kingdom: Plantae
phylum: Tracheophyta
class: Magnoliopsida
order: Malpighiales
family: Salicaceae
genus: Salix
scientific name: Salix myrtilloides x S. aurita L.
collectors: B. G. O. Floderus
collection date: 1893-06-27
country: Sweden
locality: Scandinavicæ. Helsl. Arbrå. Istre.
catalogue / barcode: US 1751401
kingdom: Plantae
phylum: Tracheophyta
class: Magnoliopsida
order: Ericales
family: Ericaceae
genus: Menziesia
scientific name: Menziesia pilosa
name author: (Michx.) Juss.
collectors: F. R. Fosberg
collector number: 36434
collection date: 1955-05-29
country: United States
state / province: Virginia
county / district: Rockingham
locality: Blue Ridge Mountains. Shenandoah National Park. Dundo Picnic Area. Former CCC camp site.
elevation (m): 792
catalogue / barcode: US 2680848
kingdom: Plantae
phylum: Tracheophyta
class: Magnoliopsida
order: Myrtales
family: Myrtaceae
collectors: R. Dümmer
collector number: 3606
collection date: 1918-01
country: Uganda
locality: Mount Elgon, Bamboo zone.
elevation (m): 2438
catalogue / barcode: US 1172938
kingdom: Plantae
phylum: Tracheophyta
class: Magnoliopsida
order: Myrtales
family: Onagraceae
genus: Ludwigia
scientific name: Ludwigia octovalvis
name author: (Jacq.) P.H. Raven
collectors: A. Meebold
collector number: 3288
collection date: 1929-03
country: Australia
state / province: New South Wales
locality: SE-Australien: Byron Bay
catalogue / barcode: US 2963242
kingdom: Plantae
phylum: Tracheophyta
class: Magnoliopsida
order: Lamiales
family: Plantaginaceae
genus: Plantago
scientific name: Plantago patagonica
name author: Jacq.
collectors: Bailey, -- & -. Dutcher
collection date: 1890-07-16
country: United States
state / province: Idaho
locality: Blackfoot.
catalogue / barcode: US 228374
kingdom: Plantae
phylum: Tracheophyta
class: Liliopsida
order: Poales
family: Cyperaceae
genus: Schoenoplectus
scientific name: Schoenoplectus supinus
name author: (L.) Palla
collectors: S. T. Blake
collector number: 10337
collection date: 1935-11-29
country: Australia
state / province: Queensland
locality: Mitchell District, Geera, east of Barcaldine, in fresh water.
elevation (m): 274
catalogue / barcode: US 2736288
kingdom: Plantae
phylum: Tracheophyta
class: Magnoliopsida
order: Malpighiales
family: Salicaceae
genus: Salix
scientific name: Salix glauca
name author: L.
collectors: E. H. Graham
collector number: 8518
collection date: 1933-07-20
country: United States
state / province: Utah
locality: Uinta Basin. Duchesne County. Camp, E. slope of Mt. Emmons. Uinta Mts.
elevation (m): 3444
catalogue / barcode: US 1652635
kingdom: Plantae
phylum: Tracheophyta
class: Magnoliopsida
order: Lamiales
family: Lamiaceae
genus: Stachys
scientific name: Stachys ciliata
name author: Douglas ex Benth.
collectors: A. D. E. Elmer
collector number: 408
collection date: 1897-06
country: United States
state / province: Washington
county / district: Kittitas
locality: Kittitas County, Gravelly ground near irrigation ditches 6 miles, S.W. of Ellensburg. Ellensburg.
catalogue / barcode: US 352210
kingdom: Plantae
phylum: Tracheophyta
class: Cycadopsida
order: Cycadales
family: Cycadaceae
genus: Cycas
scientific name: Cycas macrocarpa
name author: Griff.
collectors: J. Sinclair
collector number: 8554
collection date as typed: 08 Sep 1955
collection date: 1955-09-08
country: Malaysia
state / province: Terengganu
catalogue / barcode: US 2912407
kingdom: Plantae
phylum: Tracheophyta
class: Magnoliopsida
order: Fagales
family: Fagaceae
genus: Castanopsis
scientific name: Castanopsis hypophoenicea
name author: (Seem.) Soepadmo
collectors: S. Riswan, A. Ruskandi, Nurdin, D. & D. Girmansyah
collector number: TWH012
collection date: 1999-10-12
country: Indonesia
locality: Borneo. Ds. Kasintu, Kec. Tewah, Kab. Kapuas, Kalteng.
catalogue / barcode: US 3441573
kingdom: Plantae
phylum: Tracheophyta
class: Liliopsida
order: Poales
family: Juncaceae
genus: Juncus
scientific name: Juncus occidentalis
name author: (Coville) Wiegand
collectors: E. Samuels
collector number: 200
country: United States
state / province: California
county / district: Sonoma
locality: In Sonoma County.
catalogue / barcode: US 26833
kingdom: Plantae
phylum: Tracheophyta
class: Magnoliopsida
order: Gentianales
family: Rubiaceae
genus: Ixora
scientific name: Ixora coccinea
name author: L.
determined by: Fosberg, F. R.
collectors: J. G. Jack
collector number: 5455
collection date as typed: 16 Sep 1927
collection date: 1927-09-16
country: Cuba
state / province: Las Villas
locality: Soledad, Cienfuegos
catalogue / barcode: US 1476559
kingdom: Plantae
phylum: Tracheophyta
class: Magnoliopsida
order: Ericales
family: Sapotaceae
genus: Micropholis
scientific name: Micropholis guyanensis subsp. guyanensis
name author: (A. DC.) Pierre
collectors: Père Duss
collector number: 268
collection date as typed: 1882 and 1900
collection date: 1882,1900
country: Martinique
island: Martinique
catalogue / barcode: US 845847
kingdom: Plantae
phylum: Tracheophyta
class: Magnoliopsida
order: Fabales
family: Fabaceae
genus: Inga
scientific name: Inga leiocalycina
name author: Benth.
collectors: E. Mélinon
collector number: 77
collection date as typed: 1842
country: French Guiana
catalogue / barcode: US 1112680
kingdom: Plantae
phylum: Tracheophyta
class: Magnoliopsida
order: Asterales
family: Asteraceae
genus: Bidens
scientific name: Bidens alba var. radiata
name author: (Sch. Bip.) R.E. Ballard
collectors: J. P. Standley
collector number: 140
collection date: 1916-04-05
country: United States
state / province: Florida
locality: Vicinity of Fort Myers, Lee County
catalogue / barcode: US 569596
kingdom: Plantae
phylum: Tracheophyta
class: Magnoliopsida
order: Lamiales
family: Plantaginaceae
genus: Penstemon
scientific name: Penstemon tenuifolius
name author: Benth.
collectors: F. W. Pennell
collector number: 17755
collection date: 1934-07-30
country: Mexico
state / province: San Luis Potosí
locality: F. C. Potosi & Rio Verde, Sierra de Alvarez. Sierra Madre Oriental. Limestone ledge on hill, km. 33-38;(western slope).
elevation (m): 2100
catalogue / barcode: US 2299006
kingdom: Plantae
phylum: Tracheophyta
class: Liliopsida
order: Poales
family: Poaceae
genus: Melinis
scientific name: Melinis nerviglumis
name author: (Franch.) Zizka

● ● ●

- **What to work on**
Can you copy out, word for word, everything from the very beginning of the items down to and including the line containing "collectors: R. Dümmer"?

- **Reply**
kingdom: Plantae
phylum: Tracheophyta
class: Magnoliopsida
order: Malpighiales
family: Salicaceae
genus: Salix
scientific name: Salix myrtilloides x S. aurita L.
collectors: B. G. O. Floderus
collection date: 1893-06-27
country: Sweden
locality: Scandinavicæ. Helsl. Arbrå. Istre.
catalogue / barcode: US 1751401
kingdom: Plantae
phylum: Tracheophyta
class: Magnoliopsida
order: Ericales
family: Ericaceae
genus: Menziesia
scientific name: Menziesia pilosa
name author: (Michx.) Juss.
collectors: F. R. Fosberg
collector number: 36434
collection date: 1955-05-29
country: United States
state / province: Virginia
county / district: Rockingham
locality: Blue Ridge Mountains. Shenandoah National Park. Dundo Picnic Area. Former CCC camp site.
elevation (m): 792
catalogue / barcode: US 2680848
kingdom: Plantae
phylum: Tracheophyta
class: Magnoliopsida
order: Myrtales
family: Myrtaceae
collectors: R. Dümmer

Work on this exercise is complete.